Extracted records
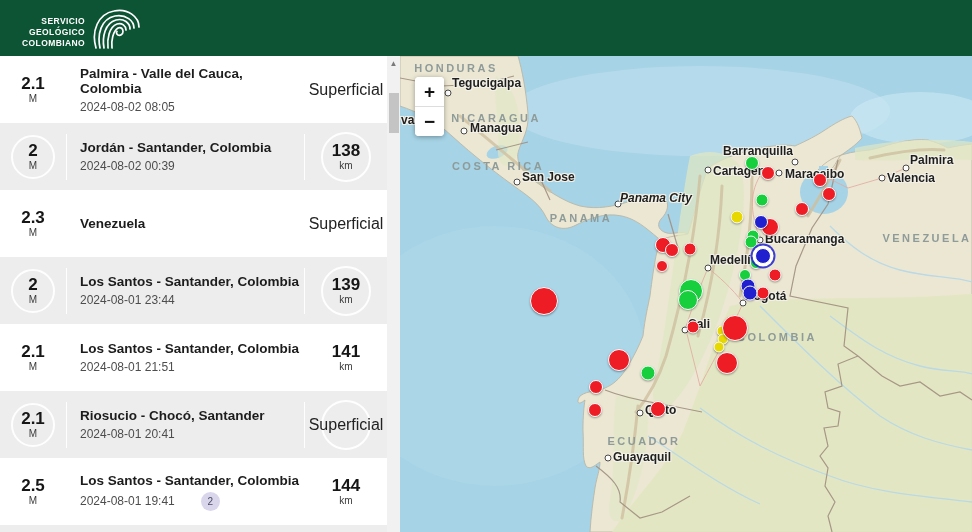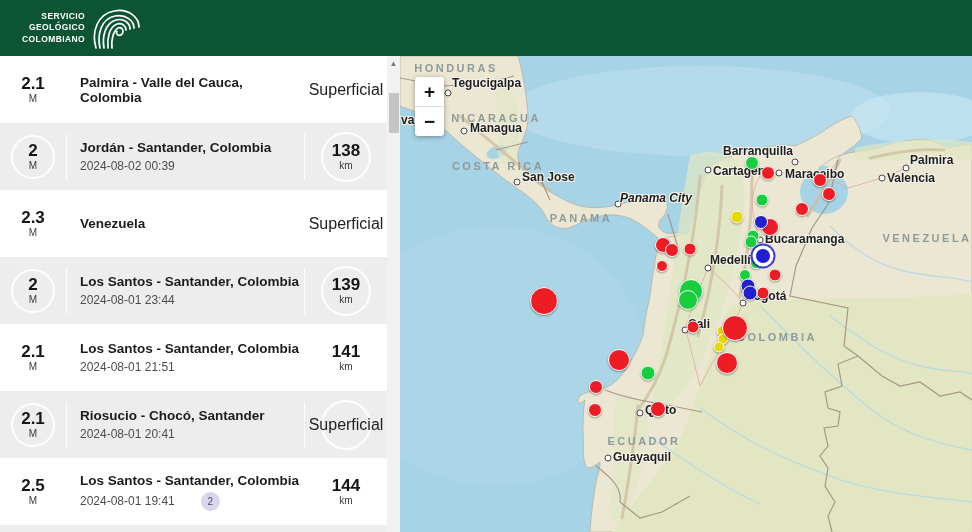--- a/index.html
+++ b/index.html
@@ -9,7 +9,7 @@
 
   
   header { position:absolute; left:0; top:0; width:972px; height:56px; background:#0d5434; z-index:50; }
-  .brand { position:absolute; left:22px; top:7px; display:flex; align-items:center; gap:4px; }
+  .brand { position:absolute; left:22px; top:7px; display:flex; align-items:flex-end; gap:4px; }
   .brand-text { text-align:right; color:#fff; font-size:8.5px; font-weight:bold; letter-spacing:.4px; line-height:1.3; }
   .logo-svg { display:block; }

EXERCISE REQUIREMENTS
The entries are to be written out again exactly, without their pictures.

ANSWER SPACE
--- a/index.html
+++ b/index.html
@@ -9,7 +9,7 @@
 
   
   header { position:absolute; left:0; top:0; width:972px; height:56px; background:#0d5434; z-index:50; }
-  .brand { position:absolute; left:22px; top:7px; display:flex; align-items:center; gap:4px; }
+  .brand { position:absolute; left:22px; top:7px; display:flex; align-items:flex-end; gap:4px; }
   .brand-text { text-align:right; color:#fff; font-size:8.5px; font-weight:bold; letter-spacing:.4px; line-height:1.3; }
   .logo-svg { display:block; }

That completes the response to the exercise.